If you’re not familiar with the debacle, you can read all about it at the Daily Dot, where Aja Romano recounts the tale of blogger Sady Doyle and her case against the male comedian. While there’s not a lot of ‘back and forth’, per se, Doyle and her cohorts have essentially castrated Metzger for not only his comment, but also for his refusal to respond to her attacks.  Doyle even went as far as to accuse Metzger of setting up fake social media accounts with which to taunt Doyle and her allies and called for Comedy Central to fire Metzger, who is a writer for their show “Inside Amy Schumer”.

The frenzy brings to mind a few immediate reactions for me:

  1. Who is actually taking Metzger seriously? Here is a man whose profession is comedy who, if you are following him on Facebook, is notorious for putting out content geared towards evoking a reaction. Let’s also not forget that, outside of the world of standup comedy, the general population still doesn’t quite know who Metzger is. As a comedy critic, I routinely talk about the comedians I’m reviewing or interviewing, much to the dismay of my friends who simply don’t know who any of those people actually are.

  2. Why choose Metzger to make an example out of?  A few visits to a Jim Norton show or a quick listen to Opie & Anthony will surely provide better fodder for the anti-domestic-violence cause.  That is what comedians do – take the things that we laypeople aren’t comfortable talking about and turning them into something we can all poke fun at.

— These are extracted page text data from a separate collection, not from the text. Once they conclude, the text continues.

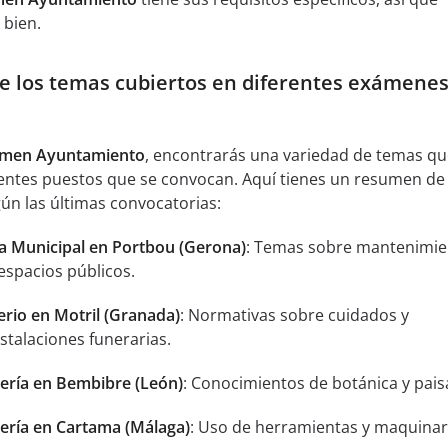
 bien.
e los temas cubiertos en diferentes exámenes
men Ayuntamiento
, encontrarás una variedad de temas q
rentes puestos que se convocan. Aquí tienes un resumen de 
n las últimas convocatorias:
a Municipal en Portbou (Gerona)
: Temas sobre mantenimie
espacios públicos.
rio en Motril (Granada)
: Normativas sobre cuidados y
talaciones funerarias.
nería en Bembibre (León)
: Conocimientos de botánica y pais
nería en Cartama (Málaga)
: Uso de herramientas y maquinar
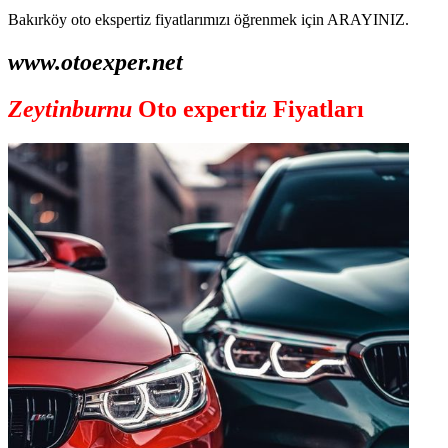
Bakırköy oto ekspertiz fiyatlarımızı öğrenmek için ARAYINIZ.
www.otoexper.net
Zeytinburnu
Oto expertiz Fiyatları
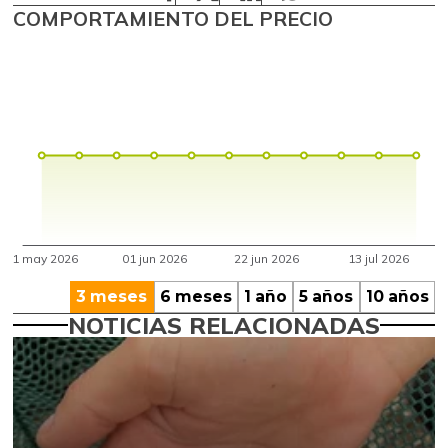
COMPORTAMIENTO DEL PRECIO
3 meses
6 meses
1 año
5 años
10 años
NOTICIAS RELACIONADAS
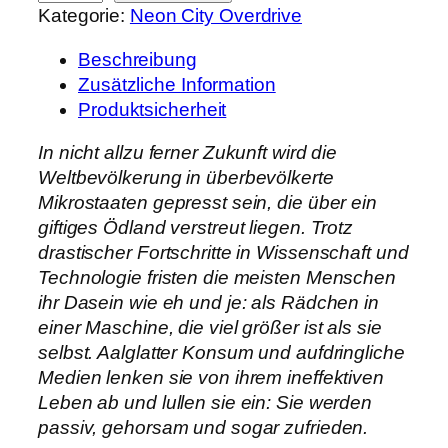
Kategorie:
Neon City Overdrive
e
o
Beschreibung
n
Zusätzliche Information
C
Produktsicherheit
i
t
In nicht allzu ferner Zukunft wird die
y
Weltbevölkerung in überbevölkerte
O
Mikrostaaten gepresst sein, die über ein
v
giftiges Ödland verstreut liegen. Trotz
e
drastischer Fortschritte in Wissenschaft und
r
Technologie fristen die meisten Menschen
d
ihr Dasein wie eh und je: als Rädchen in
r
einer Maschine, die viel größer ist als sie
i
selbst. Aalglatter Konsum und aufdringliche
v
Medien lenken sie von ihrem ineffektiven
e
Leben ab und lullen sie ein: Sie werden
M
passiv, gehorsam und sogar zufrieden.
e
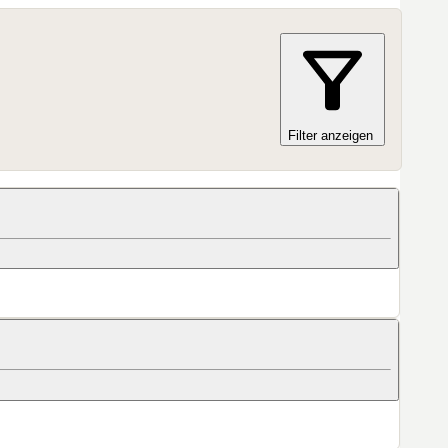
Filter anzeigen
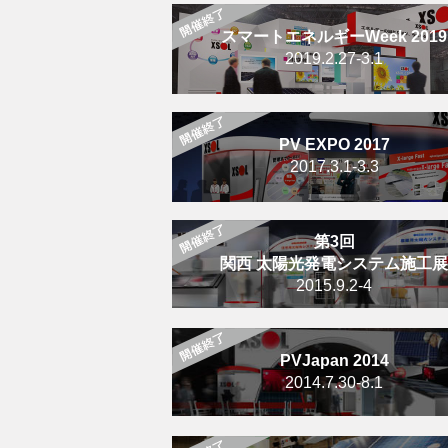
スマートエネルギーWeek 2019
2019.2.27-3.1
PV EXPO 2017
2017.3.1-3.3
第3回
関西 太陽光発電システム施工展
2015.9.2-4
PVJapan 2014
2014.7.30-8.1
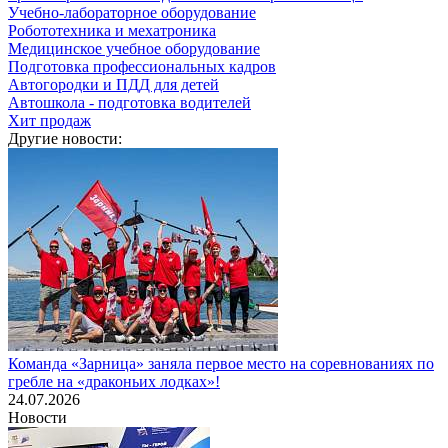
Учебно-лабораторное оборудование
Робототехника и мехатроника
Медицинское учебное оборудование
Подготовка профессиональных кадров
Автогородки и ПДД для детей
Автошкола - подготовка водителей
Хит продаж
Другие новости:
Команда «Зарница» заняла первое место на соревнованиях по
гребле на «драконьих лодках»!
24.07.2026
Новости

  3. Does Metzger’s statement actually hold any real threat? Of course not. You’d be hard-pressed to find a single human being who, upon hearing of the fiasco, would say, “Choking my girlfriend? What a novel idea! I think I’ll try that!”

Now, I’m certainly not saying it’s perfectly fine to mock victims of domestic violence or sexual assault – I myself (save for the sudden “Cujofication” of my normally sweet dog) nearly fell victim to an unwanted sexual assault from a cable contractor (one who kept returning to my place of residence to sever my service in retaliation). It was the single most terrifying experience of my life, and it still impacts me to this day. I’ve also grown up the victim of maternal child abuse and watched on several occasions as my mother got physically violent with my father as well.  Why haven’t the domestic violence activists gone after female comics who joke about beating men? In case you’re naïve enough to think that female comics never go for shock value, let’s keep in mind whose show Metzger writes for.

So how does someone who has been on the receiving end of an attempted sexual assault as well as domestic violence from her own mother end up in comedy? It’s pretty simple, actually…mindfulness. Mindfulness tells me that a man on stage, joking about rape or domestic violence, isn’t about to act on those jokes. The fact that he can joke about such things indicates a level of awareness that, yes, off stage, these subjects are taboo and wrong. But a comedian’s stage time is an escape for both comic and audience, providing a brief moment in time where one is allowed to enjoy things that are not normally to be enjoyed. Mindfulness tells me that a comedian’s intent is not to bring back my memories of an awful experience because that person has absolutely no knowledge of the baggage I bring with me.  A society cannot move forward if everyone in it is too wrapped up in the individual people their choices might offend – if there is no vehicle for emotional and comedic release, we’re all doomed to live very unsatisfying and tedious lives.

Finally, I’d like to remind folks that comedy is never forced on you – yes, it’s unfortunate that a few specific people happened upon Metzger’s comment and ran with it, but these folks are forgetting that they did not have to be there to begin with. America is still a free country that embraces freedom of speech, and it’s not up to you to determine who can exercise that right. Society does not exist to ‘have your back’ if something offends you – you have the free will and intelligence to choose to move on from it and focus your efforts on more substantial causes (like going after the people who are actually committing acts of violence rather than simply talking about them in a comedic setting).